À la sortie du bois, nous trouvâmes une plaine, et puis une hauteur que nous gravîmes. C’était pour enlever cette position que les fortes détonations que nous avions entendues quelques heures auparavant, avaient ou lieu. Le 4e corps l’enleva et jeta l’ennemi de l’autre côté d’Eylau, mais il y eut de grandes pertes à déplorer. Le terrain était jonché de cadavres de nos gens ; c’est là qu’on nous établit pour passer la nuit. On se battait encore, quoiqu’il fît déjà noir depuis longtemps.

Une fois libre, on se mit en quête de bois, de paille, pour passer la nuit ; il neigeait à ne pas s’y voir et le vent était très piquant. Je me dirigeai vers la plaine avec cinq ou six autres de mes camarades. Un peu loin, nous trouvâmes un feu de bivouac abandonné, très ardent encore, et beaucoup de bois ramassé. Nous profitâmes de cette bonne rencontre pour nous chauffer et faire notre provision de ce que nous cherchions. Pendant que nous étions à philosopher sur la guerre et ses jouissances, le bêlement d’un mouton se fait entendre.

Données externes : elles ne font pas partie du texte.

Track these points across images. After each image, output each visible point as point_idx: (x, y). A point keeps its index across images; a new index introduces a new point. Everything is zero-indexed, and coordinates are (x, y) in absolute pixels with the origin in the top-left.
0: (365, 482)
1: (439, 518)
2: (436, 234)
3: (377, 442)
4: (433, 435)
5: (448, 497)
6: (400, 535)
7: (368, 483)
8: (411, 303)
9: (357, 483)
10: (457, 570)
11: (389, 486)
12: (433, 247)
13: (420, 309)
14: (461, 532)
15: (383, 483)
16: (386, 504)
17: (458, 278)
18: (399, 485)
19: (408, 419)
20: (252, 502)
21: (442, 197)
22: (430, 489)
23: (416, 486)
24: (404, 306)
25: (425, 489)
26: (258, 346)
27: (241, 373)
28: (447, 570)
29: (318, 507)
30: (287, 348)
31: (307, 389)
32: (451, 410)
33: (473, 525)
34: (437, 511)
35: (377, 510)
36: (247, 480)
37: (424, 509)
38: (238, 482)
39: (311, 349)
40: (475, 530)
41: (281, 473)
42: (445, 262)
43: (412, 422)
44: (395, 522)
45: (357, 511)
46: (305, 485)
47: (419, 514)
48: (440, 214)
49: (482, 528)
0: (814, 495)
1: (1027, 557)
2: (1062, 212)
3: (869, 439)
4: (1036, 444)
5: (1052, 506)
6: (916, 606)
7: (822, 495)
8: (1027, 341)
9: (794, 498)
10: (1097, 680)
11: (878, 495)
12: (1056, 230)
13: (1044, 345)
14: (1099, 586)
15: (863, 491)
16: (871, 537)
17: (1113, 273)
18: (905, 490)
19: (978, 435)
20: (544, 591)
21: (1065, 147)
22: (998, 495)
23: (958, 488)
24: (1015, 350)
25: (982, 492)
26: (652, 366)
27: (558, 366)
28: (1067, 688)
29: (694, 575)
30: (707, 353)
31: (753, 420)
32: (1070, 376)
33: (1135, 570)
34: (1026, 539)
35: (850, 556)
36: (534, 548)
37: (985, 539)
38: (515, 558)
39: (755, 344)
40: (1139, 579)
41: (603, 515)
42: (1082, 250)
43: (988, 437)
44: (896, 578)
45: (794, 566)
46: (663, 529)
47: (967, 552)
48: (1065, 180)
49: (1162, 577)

Courir après, le saisir, l’égorger, le dépouiller, tout cela fut fait en quelques minutes. Mettre le foie sur des charbons ardents, ou le faire rôtir au bout d’une baguette, nous prit moins de temps encore ; nous pûmes, par cette rencontre providentielle, sinon satisfaire notre dévorante faim, du moins l’apaiser un peu. Après la dégoûtante pâture que nous venions de faire, de retour au camp, on nous dit qu’on trouvait dans Eylau des pommes de terre et des légumes secs. Nous y allâmes, en attendant que le mouton que nous apportions pût être cuit. En effet, nous trouvâmes en assez grande quantité ce que nous cherchions ; fiers de notre trouvaille et satisfaits de contribuer pour notre part à la nourriture de nos camarades, nous revenons au camp, mais on dormait à la belle étoile, presque enseveli sous la neige. Nous qui suions, malgré le froid, nous pensâmes que ce repos, après une agitation et des courses si répétées, nous serait funeste. Nous résolûmes de retourner à Eylau avec tout notre fourniment, en nous disant que nous entrerions dans les rangs, au passage du régiment, qui devait aller, selon nous, coucher à Kœnigsberg le même jour.